**Text:**
=== Section Start ===
Frida in Flames, 1953-54
Good Afternoon!!
The illustrations in this post are by paintings by Frida Kahlo
I hate to focus another post on Covid-19, but honestly I think it’s the biggest story today. Cases are rising again, even in highly vaccinated states like Massachusetts.
WCVB ABC 5: Massachusetts seeing COVID-19 surge; 717 new cases reported since Friday.
Despite having one of the highest vaccination rates in the United States, Massachusetts is seeing a surge in COVID-19 cases.
Data from the Massachusetts Department of Public Health shows an additional 717 confirmed COVID-19 cases were reported Monday. The data includes new positive coronavirus cases reported since Friday.
The data shows the biggest percentage increase in cases was on Cape Cod, where 59 new cases were reported, or a 0.4% increase since Friday.
Middlesex County reported 147 new cases since Friday. Suffolk County reported 114 new cases, Worcester County reported 73 new cases and Norfolk County reported 59 new cases.
The COVID-19 positivity rate has also increase, from a seven-day weighted average low of 0.31% in mid-June to its current mark of 1.16%.
According to Monday’s report from the DPH, 106 patients with confirmed coronavirus cases were hospitalized in Massachusetts, of which 31 were reported to be in an intensive care unit.
The seven-day average of hospitalizations has increased every day since July 9, increasing from a low of 85 to its current number of 106.

Still Life with Roses, 1925
Some of these cases and deaths are breakthrough cases. Boston NBC 10: Breakthrough COVID Cases in Massachusetts, Explained.
At least 79 people have died and more than over 300 have been hospitalized in Massachusetts due to COVID-19 breakthrough cases after they were fully vaccinated, state health officials say….
=== Section End ===
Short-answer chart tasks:
=== Section Start ===
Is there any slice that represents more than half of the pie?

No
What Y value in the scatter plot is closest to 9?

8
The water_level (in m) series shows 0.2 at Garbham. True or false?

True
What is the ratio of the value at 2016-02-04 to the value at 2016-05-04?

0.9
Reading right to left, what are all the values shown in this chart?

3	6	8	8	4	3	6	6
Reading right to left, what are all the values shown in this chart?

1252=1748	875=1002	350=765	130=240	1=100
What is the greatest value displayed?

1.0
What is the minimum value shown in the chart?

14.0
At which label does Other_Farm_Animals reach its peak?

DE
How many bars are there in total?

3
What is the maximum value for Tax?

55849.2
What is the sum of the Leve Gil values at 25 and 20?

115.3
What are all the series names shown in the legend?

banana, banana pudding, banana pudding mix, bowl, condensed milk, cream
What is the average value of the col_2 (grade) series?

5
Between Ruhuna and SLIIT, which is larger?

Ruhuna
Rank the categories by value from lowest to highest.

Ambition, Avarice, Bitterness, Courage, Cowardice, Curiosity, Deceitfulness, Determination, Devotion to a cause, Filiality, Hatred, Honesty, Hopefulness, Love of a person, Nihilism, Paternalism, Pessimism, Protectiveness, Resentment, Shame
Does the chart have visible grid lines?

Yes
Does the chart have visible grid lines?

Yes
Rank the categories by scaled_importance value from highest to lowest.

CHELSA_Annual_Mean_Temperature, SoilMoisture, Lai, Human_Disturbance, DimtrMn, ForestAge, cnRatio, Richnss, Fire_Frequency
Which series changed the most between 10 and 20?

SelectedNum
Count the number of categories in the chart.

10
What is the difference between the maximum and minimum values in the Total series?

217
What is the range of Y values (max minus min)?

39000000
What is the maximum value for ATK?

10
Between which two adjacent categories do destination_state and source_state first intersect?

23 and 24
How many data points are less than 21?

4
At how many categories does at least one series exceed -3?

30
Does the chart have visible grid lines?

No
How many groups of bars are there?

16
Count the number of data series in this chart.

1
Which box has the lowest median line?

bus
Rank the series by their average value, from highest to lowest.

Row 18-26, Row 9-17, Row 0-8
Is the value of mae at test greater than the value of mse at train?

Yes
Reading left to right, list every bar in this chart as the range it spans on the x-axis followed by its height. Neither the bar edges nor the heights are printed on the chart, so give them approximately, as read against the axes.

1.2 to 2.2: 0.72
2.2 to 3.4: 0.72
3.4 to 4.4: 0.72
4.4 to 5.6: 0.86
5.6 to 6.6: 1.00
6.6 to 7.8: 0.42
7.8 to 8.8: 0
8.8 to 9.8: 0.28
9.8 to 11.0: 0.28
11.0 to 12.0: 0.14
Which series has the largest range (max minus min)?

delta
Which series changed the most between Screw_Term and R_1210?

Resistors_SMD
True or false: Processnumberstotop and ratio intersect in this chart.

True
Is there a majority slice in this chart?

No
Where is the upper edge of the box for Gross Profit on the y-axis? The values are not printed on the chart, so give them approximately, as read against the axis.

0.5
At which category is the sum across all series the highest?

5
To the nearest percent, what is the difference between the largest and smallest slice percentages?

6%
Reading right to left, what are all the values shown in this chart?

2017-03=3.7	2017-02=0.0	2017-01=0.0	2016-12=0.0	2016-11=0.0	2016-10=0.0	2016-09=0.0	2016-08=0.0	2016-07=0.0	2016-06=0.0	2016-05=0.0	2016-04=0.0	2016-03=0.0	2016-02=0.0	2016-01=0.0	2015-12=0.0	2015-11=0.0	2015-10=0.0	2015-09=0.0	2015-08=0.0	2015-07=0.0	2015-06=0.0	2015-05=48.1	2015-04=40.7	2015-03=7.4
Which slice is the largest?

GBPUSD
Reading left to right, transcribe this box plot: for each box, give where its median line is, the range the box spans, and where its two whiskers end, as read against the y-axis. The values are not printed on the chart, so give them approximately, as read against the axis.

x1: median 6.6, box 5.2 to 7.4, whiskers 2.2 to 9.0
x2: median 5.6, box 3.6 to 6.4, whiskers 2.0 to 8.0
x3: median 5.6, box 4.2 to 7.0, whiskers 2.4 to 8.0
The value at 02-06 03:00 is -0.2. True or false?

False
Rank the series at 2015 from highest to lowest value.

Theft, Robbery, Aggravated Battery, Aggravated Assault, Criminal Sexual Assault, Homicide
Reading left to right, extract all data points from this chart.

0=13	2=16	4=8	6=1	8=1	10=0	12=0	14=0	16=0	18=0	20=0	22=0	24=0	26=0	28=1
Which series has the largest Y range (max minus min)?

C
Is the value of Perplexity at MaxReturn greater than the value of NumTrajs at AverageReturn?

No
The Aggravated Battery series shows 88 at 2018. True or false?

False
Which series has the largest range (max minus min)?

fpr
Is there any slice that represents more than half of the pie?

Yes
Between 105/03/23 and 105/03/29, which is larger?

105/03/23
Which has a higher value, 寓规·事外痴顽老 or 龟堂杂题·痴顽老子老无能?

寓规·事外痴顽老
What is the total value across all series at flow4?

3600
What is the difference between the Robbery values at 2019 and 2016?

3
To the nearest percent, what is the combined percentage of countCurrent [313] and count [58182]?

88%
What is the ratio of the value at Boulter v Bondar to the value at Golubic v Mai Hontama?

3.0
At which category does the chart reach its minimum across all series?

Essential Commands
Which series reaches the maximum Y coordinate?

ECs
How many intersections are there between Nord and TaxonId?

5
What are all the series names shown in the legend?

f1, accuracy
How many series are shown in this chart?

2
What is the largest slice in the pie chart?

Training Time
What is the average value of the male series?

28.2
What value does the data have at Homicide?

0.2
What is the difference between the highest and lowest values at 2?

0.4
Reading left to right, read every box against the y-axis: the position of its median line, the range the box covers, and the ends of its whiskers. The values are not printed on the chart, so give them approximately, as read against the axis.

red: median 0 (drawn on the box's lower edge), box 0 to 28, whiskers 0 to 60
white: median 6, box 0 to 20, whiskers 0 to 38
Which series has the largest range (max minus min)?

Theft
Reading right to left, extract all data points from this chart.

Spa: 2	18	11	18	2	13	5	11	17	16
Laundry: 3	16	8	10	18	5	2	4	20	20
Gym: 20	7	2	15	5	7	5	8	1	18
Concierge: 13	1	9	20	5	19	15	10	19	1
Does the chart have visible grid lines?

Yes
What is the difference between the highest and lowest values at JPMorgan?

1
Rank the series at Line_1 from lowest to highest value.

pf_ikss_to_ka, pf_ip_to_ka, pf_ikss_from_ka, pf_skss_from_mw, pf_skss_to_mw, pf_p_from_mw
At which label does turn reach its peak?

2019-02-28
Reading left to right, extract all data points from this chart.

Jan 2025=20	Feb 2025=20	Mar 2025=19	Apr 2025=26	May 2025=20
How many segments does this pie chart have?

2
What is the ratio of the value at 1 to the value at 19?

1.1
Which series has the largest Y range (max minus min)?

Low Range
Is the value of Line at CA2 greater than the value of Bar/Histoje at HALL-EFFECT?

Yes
=== Section End ===
**What the task asks:** In the post on COVID-19 in Massachusetts, how many of the hospitalized patients with confirmed cases were in an intensive care unit?

**Written solution:** 31